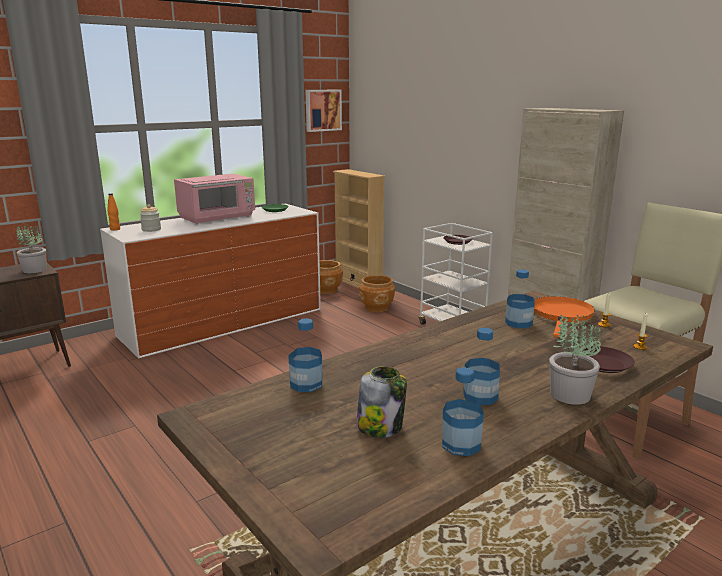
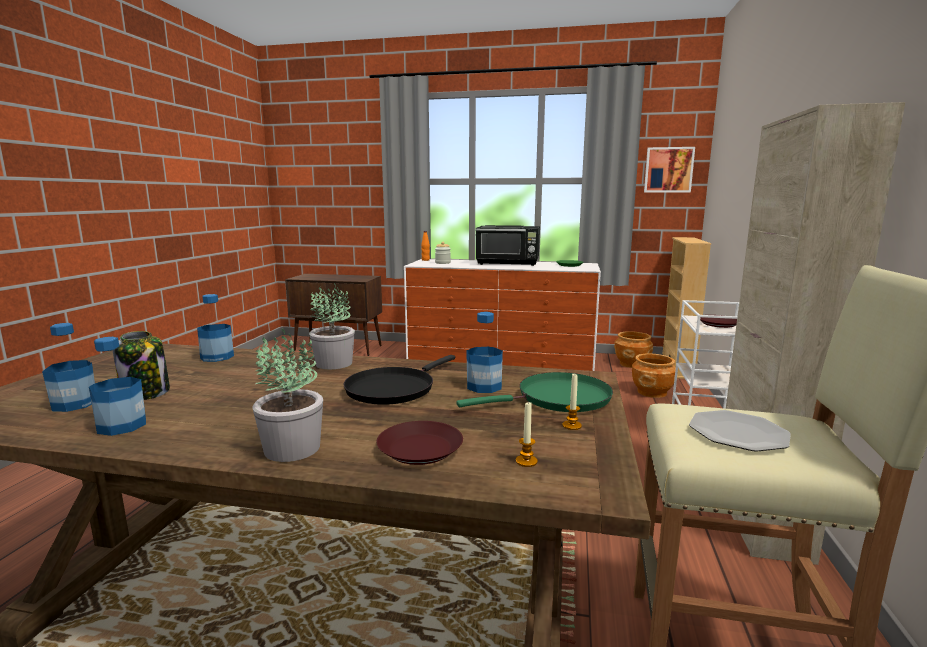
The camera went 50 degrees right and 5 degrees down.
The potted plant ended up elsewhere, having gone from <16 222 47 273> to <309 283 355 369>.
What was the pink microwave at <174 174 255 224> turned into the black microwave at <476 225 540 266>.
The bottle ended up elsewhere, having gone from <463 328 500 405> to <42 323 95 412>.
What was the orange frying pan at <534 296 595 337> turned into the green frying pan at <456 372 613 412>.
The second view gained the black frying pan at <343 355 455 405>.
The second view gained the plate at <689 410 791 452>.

- Task description
Everything from the line containing "The potted plant" to the end of the data above should be quoted exactly, please, both ends included, and nothing outside that span.

- Final answer
The potted plant ended up elsewhere, having gone from <16 222 47 273> to <309 283 355 369>.
What was the pink microwave at <174 174 255 224> turned into the black microwave at <476 225 540 266>.
The bottle ended up elsewhere, having gone from <463 328 500 405> to <42 323 95 412>.
What was the orange frying pan at <534 296 595 337> turned into the green frying pan at <456 372 613 412>.
The second view gained the black frying pan at <343 355 455 405>.
The second view gained the plate at <689 410 791 452>.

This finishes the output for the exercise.